En nuestro país también algunas las escritoras decidieron esconderse tras un seudónimo masculino. La más conocida fue Cecilia Böhl Von Faber Larrea, alias Fernán Caballero. Esta española nacida en Suiza, pasó buena parte de su vida en Andalucía y contrajo matrimonio en tres ocasiones (la última de ellas con gran escándalo, porque el novio era trece años más joven que ella), lo que la hizo objeto de no pocas críticas, incluso por parte de su madre. Cecilia fue educada por su padre de la forma más esmerada posible, que, sin embargo, no veía con buenos ojos que su hija escribiera, hasta el punto de que le rompía los manuscritos, aconsejándole y que no perdiera el tiempo en hacer cosas de hombres. Sin embargo, su madre, Frasquita Larrea mujer muy conservadora y crítica con la conducta personal de su hija, la apoyó sin fisuras en su carrera profesional, llegando a prestarse a ser su copista y haciendo cuanto fuera necesario para darla a conocer. Y es que Frasquita fue una gran impulsora de la cultura, llegando a tener en Cádiz una tertulia reconocida por Pérez Galdós en Los Episodios Nacionales.
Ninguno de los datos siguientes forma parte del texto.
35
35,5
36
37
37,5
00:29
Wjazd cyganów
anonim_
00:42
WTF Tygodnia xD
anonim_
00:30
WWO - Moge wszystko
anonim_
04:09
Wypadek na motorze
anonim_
En la época en la que vive Cecilia Böhl había mujeres que escribían con su nombre (mi paisana Carolina Coronado fue una de las más reconocidas), sin embargo ella prefirió ocultarse bajo un nombre masculino pensando que así obtendría más respeto y consideración. ¿Por qué escogió el nombre de un pueblo de Ciudad Real? Según la escritora cuando se vio en la obligación de publicar, la que sería su obra más conocida, La Gaviota «(...)cogí unos periódicos que había sobre la mesa para buscar un nombre cualquiera que pudiese evitar al mío propio el salir a la vergüenza pública, y encontré la relación de un asesinato cometido en un pueblecillo de la Mancha llamado Fernán Caballero (...) Gustóme ese nombre por su sabor antiguo y caballeresco, y sin titubear un momento lo envié a Madrid, trocando para el público, mis modestas faldas de Cecilia por los castizos calzones de Fernán Caballero». Autora conservadora, costumbrista, monárquica y tradicional, el público creyó durante muchos años que realmente se trataba de un escritor y sus obras tuvieron buena acogida en su momento.
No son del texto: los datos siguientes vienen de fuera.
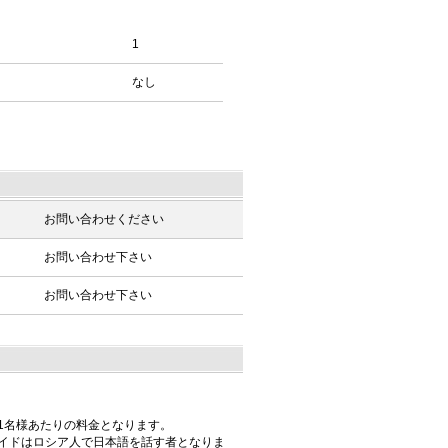
1
なし
お問い合わせください
お問い合わせ下さい
お問い合わせ下さい
1名様あたりの料金となります。
イドはロシア人で日本語を話す者となりま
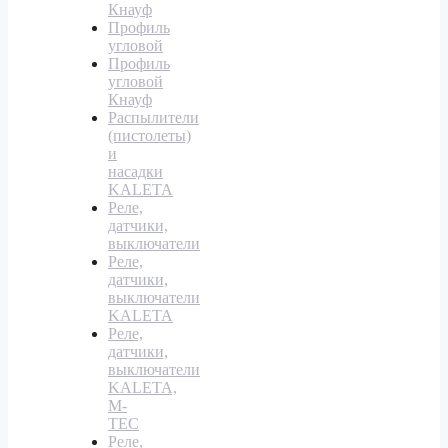
Кнауф
Профиль
угловой
Профиль
угловой
Кнауф
Распылители
(пистолеты)
и
насадки
KALETA
Реле,
датчики,
выключатели
Реле,
датчики,
выключатели
KALETA
Реле,
датчики,
выключатели
KALETA,
M-
TEC
Реле,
También Caterina Albert, una de las primeras mujeres que escribió en catalán, optó por adoptar un seudónimo masculino, y lo hizo después de presentarse a unos juegos florales al inicio de su carrera. Una de las obras que presentó era un monólogo titulado La infanticida, trataba de una chica explotada por la sociedad, que decide matar a la niña que ha parido, por el miedo que siente a que su padre se entere de que ha sido deshonrada. Cuando el jurado descubrió que el autor era una mujer, se montó un escándalo de padre y señor mío, lo que la llevó adoptar el nombre de Víctor Catalá para siempre y es que, según algunos, determinados temas sólo podían ser narrados por hombres. La escritora explicó sus motivos de la siguiente forma: «Cuando supieron que el autor era una mujer, el escándalo fue sonado. No les parecía correcto que yo pudiera explicar la historia de un infanticidio. ¿Acaso la obra de un artista puede tener límites? No creo que unas normas morales puedan frenarla. Creo que es básico defender la independencia del arte. Gracias a esta independencia he podido ser fiel a mi vocación, una vocación en la que todo el mundo habría querido intervenir».
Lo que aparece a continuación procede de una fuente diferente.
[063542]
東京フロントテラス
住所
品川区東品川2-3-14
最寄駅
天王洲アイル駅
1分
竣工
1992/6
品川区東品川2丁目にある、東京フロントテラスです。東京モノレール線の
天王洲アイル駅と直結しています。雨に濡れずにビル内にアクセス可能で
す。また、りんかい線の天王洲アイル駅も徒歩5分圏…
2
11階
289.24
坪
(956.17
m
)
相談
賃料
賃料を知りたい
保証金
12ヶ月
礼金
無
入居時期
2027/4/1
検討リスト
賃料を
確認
Un caso diferente y muy llamativo en cuanto al empleo de nombre masculino es el de la americana Lionel Shriver. Bautizada como Margaret Ann nació en el seno de una familia profundamente religiosa y a los quince años decidió cambiarse el nombre a Lionel. No se ha presentado como hombre, pero cuando escuché hablar por primera vez de su novela, Tenemos que hablar de Kevin, pensé que lo era. Siendo su elección libre y no obedeciendo a cuestiones de oportunidad de ventas, visibilidad o respeto, se aleja del resto. Un nombre no debería ser una carga, ni un freno o una forma de amparase del qué dirán. Un nombre no debería ser más que una manera de reconocerse una misma.